Perhaps, your application caches something (from a file, for example), and then this cache can be released, allowing the application to even continue running. But such cases are rare and vary from application to application.
If it is not possible to free memory and system resources (file descriptors, etc), probably this may be the only solution, because it may be that at the time of logging, the operating system tries to allocate memory and then it also falls into a situation of bad_alloc
, and in this case its application shall be terminated by.
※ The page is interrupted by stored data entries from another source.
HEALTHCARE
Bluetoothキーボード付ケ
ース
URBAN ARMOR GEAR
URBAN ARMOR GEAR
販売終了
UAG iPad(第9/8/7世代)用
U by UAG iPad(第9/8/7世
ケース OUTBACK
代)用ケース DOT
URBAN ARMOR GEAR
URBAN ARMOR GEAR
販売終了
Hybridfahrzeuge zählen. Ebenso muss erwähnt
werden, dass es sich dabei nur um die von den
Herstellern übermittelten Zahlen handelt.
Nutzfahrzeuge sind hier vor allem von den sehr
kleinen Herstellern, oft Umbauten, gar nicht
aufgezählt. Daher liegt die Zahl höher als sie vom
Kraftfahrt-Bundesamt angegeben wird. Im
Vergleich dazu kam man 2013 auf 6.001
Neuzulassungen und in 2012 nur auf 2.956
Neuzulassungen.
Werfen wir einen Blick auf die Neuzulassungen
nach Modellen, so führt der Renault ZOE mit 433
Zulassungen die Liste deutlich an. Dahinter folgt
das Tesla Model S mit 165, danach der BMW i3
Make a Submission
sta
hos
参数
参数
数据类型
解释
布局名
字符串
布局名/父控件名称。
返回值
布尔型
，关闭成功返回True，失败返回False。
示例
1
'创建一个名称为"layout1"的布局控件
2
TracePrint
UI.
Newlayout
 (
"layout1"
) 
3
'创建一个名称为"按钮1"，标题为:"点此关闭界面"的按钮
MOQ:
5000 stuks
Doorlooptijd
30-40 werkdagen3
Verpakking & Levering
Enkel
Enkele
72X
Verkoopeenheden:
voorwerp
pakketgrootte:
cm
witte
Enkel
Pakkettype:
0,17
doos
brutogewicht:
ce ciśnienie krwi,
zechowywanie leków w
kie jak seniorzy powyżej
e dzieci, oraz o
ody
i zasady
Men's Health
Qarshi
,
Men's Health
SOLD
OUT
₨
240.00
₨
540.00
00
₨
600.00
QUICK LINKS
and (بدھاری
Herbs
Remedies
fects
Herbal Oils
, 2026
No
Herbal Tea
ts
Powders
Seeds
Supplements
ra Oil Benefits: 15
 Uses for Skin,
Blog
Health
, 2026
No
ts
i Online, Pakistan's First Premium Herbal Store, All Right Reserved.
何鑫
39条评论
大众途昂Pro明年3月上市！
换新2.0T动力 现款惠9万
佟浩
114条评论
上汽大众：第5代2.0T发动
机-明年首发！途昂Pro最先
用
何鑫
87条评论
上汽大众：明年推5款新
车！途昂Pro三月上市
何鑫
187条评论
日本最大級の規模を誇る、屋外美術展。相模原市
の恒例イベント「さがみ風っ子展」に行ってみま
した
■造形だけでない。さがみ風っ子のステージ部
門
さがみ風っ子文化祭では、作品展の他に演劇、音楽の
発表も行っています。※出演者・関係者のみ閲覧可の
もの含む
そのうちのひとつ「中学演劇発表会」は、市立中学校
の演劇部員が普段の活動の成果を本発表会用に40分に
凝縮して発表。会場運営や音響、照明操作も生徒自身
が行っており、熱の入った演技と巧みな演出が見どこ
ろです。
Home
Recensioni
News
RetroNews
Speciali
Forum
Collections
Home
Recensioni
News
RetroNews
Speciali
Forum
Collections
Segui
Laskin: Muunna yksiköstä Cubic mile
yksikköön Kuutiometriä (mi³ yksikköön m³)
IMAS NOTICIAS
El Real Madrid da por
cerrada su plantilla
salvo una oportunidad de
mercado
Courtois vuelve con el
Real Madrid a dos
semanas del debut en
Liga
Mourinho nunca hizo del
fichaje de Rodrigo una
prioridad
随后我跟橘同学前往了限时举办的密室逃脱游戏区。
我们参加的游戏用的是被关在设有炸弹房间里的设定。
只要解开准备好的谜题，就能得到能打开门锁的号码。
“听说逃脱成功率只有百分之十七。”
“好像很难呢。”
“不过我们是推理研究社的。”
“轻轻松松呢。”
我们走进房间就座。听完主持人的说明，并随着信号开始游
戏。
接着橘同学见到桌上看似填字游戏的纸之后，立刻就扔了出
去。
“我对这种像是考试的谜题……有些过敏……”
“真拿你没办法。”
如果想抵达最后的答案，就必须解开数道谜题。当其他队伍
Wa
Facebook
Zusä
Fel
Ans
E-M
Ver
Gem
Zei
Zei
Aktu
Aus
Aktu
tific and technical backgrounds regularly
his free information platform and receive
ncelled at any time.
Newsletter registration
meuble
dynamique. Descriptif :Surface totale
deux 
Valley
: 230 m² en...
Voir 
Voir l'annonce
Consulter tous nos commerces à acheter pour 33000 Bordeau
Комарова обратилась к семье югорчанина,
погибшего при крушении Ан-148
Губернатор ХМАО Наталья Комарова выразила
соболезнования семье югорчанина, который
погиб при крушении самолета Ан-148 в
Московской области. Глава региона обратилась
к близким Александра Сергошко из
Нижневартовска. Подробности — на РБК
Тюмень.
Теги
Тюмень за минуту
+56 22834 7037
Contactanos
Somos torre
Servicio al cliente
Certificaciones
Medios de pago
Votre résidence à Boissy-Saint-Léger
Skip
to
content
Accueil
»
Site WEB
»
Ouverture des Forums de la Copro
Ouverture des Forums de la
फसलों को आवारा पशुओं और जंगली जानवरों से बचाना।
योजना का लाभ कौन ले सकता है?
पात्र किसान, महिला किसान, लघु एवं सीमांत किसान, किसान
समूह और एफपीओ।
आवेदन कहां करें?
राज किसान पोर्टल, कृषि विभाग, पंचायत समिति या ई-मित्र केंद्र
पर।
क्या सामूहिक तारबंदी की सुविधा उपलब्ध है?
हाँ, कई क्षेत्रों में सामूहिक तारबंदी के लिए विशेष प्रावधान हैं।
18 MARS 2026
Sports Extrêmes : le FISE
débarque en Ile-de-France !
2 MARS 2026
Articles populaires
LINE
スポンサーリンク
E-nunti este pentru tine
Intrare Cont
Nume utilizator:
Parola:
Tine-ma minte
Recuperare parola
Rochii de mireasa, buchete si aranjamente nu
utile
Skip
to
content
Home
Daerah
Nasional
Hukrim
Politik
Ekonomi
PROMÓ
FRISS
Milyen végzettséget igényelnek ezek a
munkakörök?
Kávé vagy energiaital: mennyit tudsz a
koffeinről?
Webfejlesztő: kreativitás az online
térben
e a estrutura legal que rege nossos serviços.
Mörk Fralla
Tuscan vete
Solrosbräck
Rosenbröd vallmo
As discussed in 1., if your application creates caches or preallocates resources, it may be possible to release these resources and continue running the application normally.
This example I gave about the cache is used transparently by the Operating System.
When for example a file is opened and read, it is kept in memory for an indefinite time. Your changes, of course, are propagated to the secondary storage structure after a period of time (see parameter commit
of EXT4
for more information).
The file data is then kept in memory until it is full (see note below). Then, the operating system displaces memory previously occupied by the file cache until it is sufficient to allocate it to the application by requesting it. If you want to observe this behavior, the program top
, beyond the archive /proc/meminfo
are the simplest methods of seeing this condition (htop
does not display the numbers, not being very effective). The Task Manager
Windows also displays this data, although I find them a little less intuitive and Windows is a little more aggressive in the subject I deal with in observing down below.
Observing: Freeing up memory only when a program needs it is a costly operation that can degrade application performance. Thus, the Operating System actually always keeps a free memory area, allowing the memory to be more quickly delivered to the application that needs it. Upon delivery, the OS may or may not remove data from the cache, while always keeping a free amount of memory ready for allocation. It is worth noting that disk paging is the last case to be used by the OS (although Windows again loves to escape a little from this rule).
Just to illustrate, my machine (Gentoo) has 16GB of RAM and 8GB of swap. I am using 2.8GB in applications, 5GB of buffers, 6.8GB in caches (and 0GB of swap). That is, only 1.4GB is effectively free from my RAM.